#### Data to examine ####

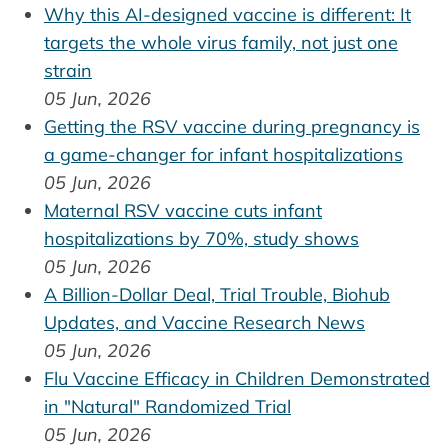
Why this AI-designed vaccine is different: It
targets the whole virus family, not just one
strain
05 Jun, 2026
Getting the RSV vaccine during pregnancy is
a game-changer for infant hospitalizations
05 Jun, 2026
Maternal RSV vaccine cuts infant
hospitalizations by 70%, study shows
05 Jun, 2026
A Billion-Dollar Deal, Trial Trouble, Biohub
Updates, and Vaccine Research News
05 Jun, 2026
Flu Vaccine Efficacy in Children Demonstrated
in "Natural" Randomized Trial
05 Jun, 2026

####
#### Data to examine ####

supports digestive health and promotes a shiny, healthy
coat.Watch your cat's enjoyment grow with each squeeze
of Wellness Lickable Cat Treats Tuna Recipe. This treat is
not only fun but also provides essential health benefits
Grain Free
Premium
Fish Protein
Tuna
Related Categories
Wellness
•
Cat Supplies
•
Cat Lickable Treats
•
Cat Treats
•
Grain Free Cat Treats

####

### What to do
In the records above, find every line with the word "Wellness" and copy it.

### Solved exercise
of Wellness Lickable Cat Treats Tuna Recipe. This treat is
Wellness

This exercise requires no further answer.